Using Term Type Enumerations
The second method involves the use of the enumeration of all the term types as an additional column whose indices are also available for a SQL query optimizer. That is:
ANY_TERM = ['U','B','F','V','L']
The terms can be partitioned into the exact allowable set for certain kinds of RDF terms:
ANY_TERM = ['U','B','F','V','L'] CONTEXT_TERMS = ['U','B','F'] IDENTIFIER_TERMS = ['U','B'] GROUND_IDENTIFIERS = ['U'] NON_LITERALS = ['U','B','F','V'] CLASS_TERMS = ['U','B','V'] PREDICATE_NAMES = ['U','V'] NAMED_BINARY_RELATION_PREDICATES = GROUND_IDENTIFIERS NAMED_BINARY_RELATION_OBJECTS = ['U','B','L'] NAMED_LITERAL_PREDICATES = GROUND_IDENTIFIERS NAMED_LITERAL_OBJECTS = ['L'] ASSOCIATIVE_BOX_CLASSES = GROUND_IDENTIFIERS
For example, the Object term of an EAV-type RDF statment doesn't need an associated column for the kind of term it is (the relation is explicitely defined as those RDF statements where the Object is a Literal - L)
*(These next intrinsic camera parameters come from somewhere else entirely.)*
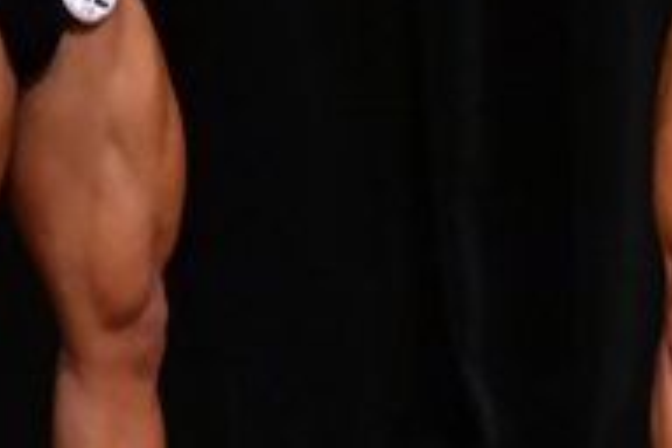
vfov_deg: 1.3
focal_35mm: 1087
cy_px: -38
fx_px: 20289
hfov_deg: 1.9
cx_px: 1300
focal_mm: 180
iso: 5000
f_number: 5.6
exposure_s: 1/400
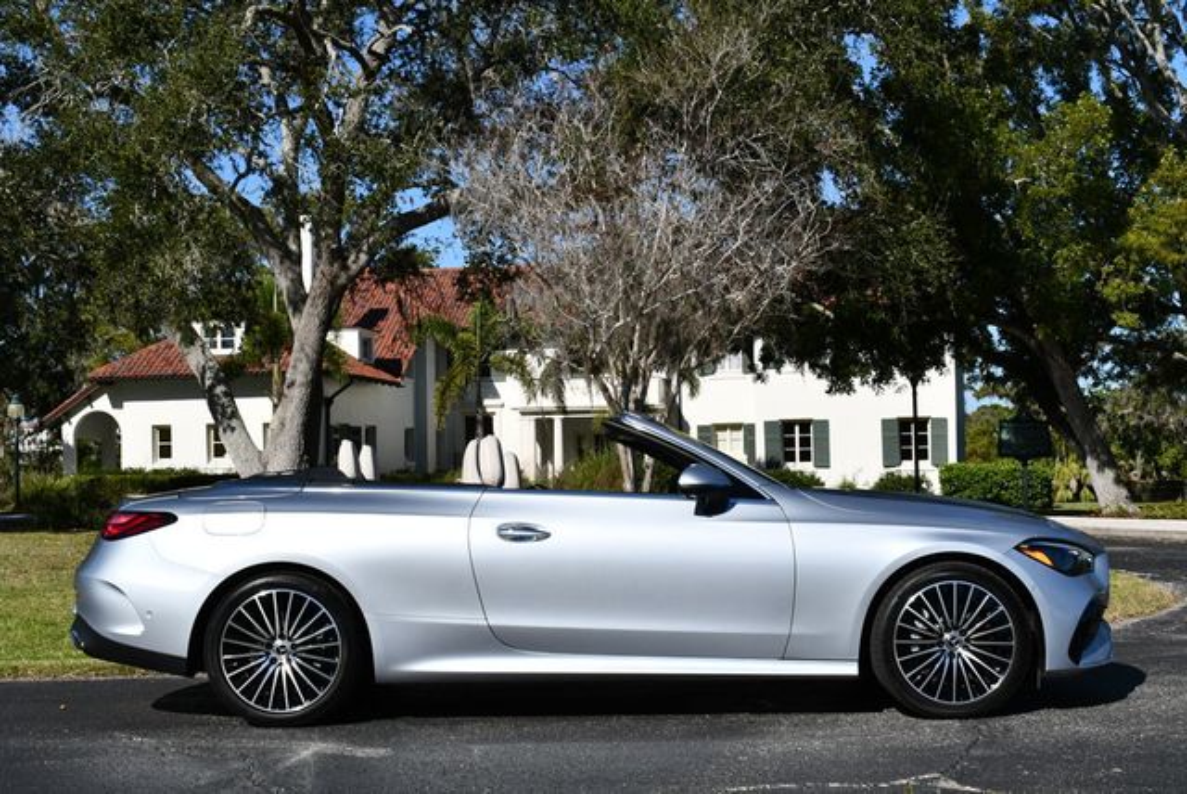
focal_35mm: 50
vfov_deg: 27.0
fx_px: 1650
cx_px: 594
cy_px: 397
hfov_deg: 39.6
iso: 100
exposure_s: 1/320
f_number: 9
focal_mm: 25
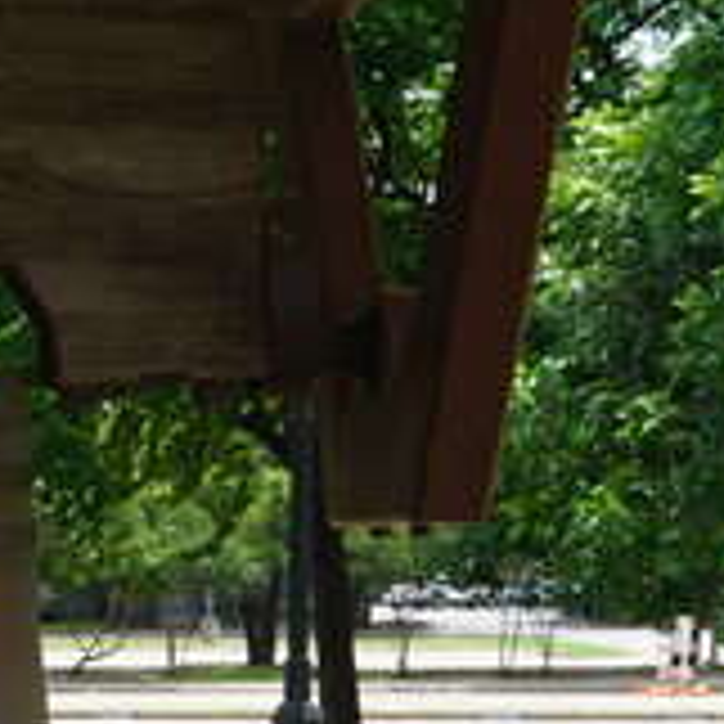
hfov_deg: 12.6
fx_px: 3150
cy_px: 713
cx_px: -292
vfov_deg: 13.0
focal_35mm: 133
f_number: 9
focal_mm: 21
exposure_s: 1/100
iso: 100
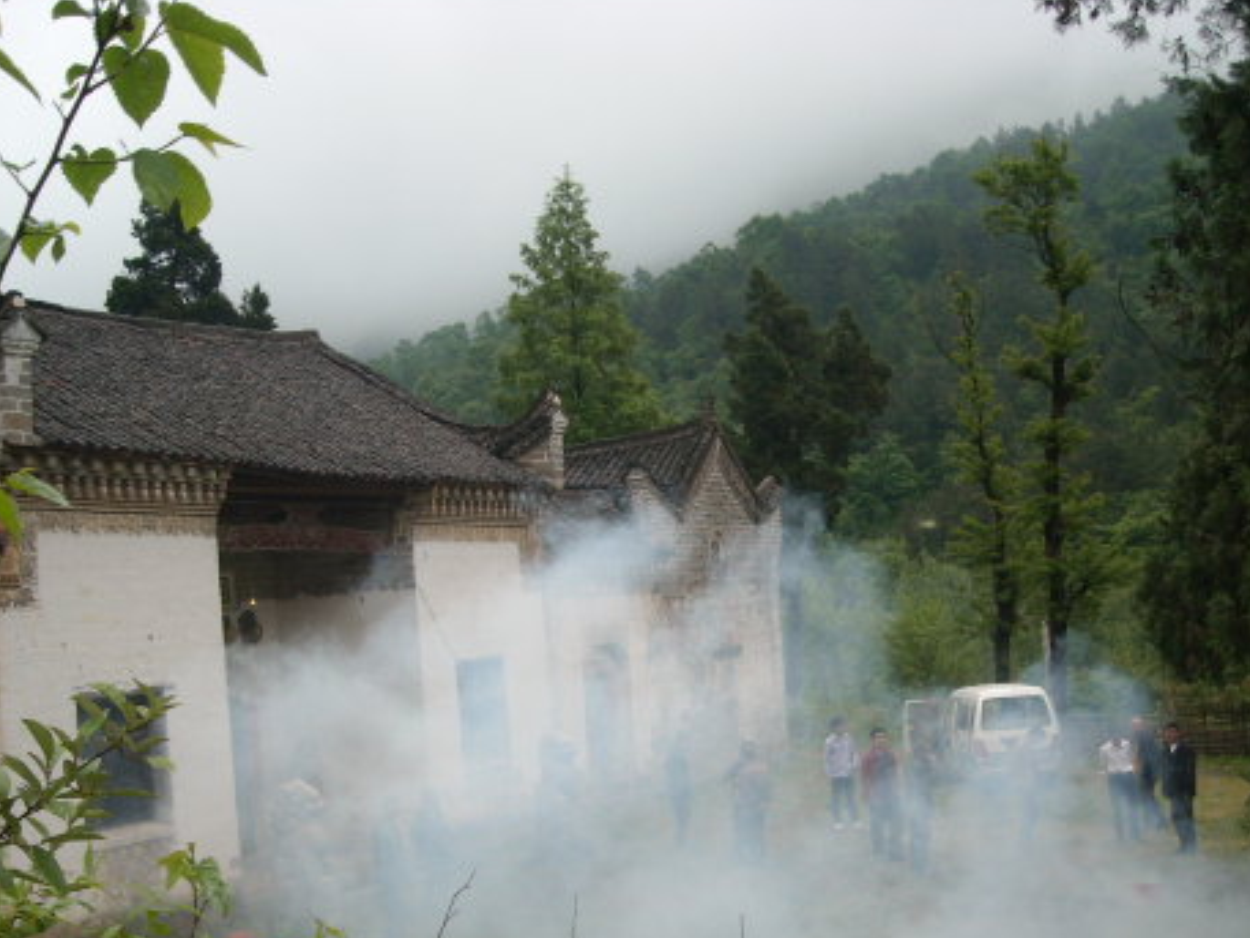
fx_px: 1770
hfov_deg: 38.9
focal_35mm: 49
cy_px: 643
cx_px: 651
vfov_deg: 29.4
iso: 64
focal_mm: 5.7
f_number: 5.6
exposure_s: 1/218
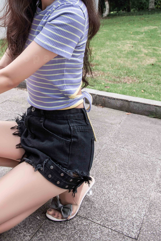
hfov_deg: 31.1
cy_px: 62
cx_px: 33
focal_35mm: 42
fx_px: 282
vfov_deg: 44.9
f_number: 9
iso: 200
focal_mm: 26
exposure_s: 1/100
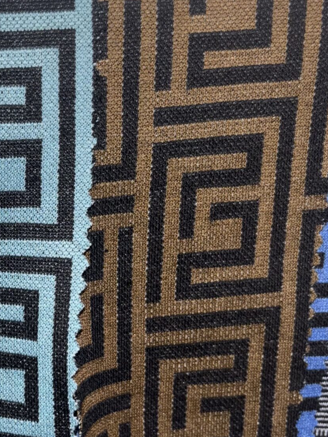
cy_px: 217
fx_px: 758
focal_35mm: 60
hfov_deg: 23.0
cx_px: -30
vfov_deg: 32.2
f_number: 1.6
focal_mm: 5.96
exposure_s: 1/50
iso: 50
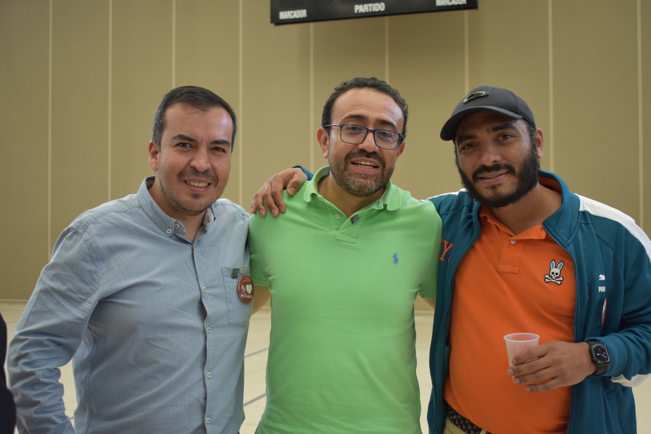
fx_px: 841
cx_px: 326
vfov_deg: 28.9
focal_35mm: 46
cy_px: 217
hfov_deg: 42.3
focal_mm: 31
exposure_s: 1/80
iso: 800
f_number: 4.2
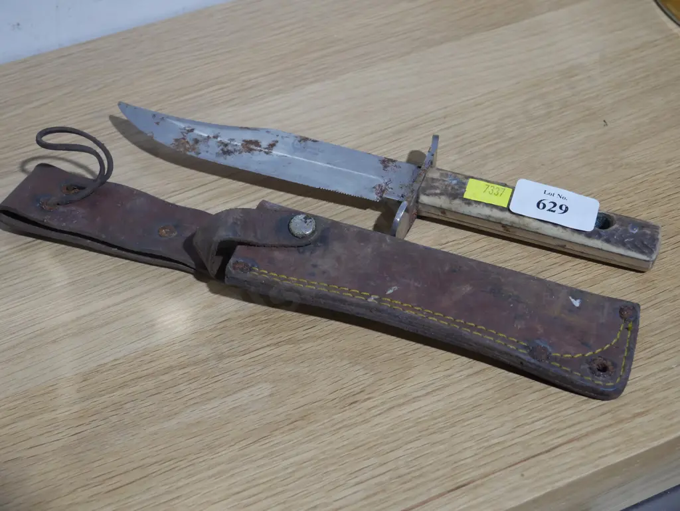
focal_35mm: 58
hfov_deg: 33.2
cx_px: 340
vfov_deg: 25.3
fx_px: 1140
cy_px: 256
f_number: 5.4
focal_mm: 29
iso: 640
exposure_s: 1/60
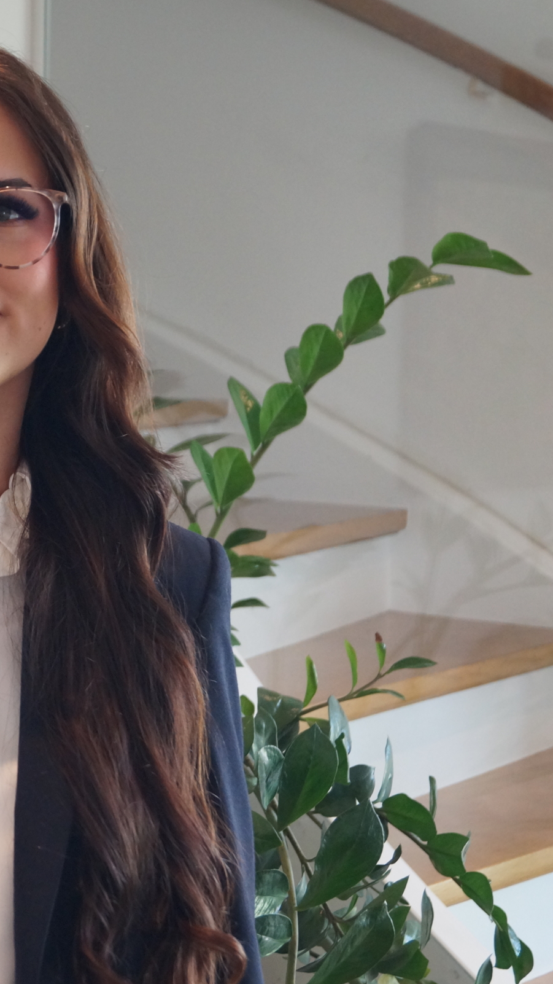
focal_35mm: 88
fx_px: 2290
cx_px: -81
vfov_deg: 24.2
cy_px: 516
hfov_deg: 13.4
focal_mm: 35
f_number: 4.5
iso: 1000
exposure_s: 1/60
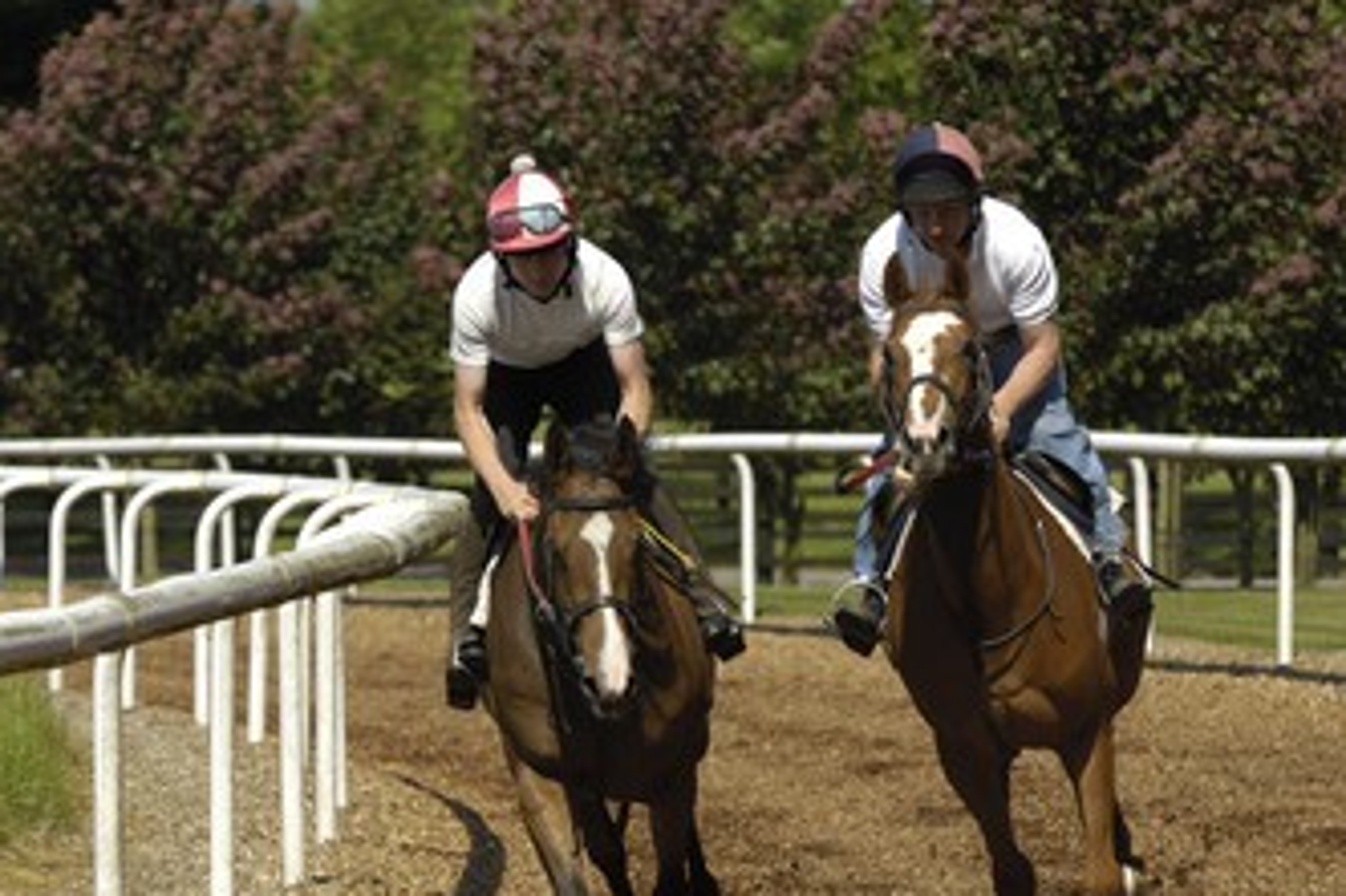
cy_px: 535
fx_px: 9230
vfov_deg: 5.6
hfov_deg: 8.3
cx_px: 525
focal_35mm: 247
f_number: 4.5
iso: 100
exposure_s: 1/750
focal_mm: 130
Efficient Skolemization with Hashing
Finally. thanks to Benjamin Nowack's related efforts with ARC - a PHP-based implementation of an RDF / SPARQL storage system, Mark Nottinghams suggestion, and an earlier paper by Stephen Harris and Nicholas Gibbins: 3store: Efficient Bulk RDF Storage, a final method of using a half-hash (MD5 hash) of the RDF identifiers in the 'statement' tables was employed instead. The statements table each used an unsigned MySQL BIGint to encode the half hash in base 10 and use as foreign keys to two seperate tables:
- A table for identifiers (with a column that enumerated the kind of identifier it was)
- A table for literal values
The key to both tables was the 16 byte unsigned integer which represented the half-hash
This ofcourse introduces a possibility of collision (due to the reduced hash size), but by hashing the identifier along with the term type, this further dilutes the lexical space and reduces this collision risk. This latter part is still a theory I haven't formally proven (or disproven) but hope to. At the maximum volume (around 20 million RDF assertions) I can resolve a single triple pattern in 8 seconds on an SGI machine and there is no collision - the implementation includes (disabled by default) a collision detection mechanism.
The implementation includes all the magic needed to generate SQL statements to create, query, and manage indices for the tables in the relational model. It does this from a Python model that encapsulates the relational model and methods to carry out the various SQL-level actions needed by the underlying DBMS.
For me, it has satisfied my needs for an open-source maximally efficient RDBM upon which large volume RDF can be persisted, within named graphs, with the ability to persist Notation 3 formulae in a seperate manner (consistent with Notation 3 semantics).
I called the Python module FOPLRelationModel because although it is specifically a relational model for Notation 3 syntax it covers much of the requirements for the syntactic representation of First Order Logic in general.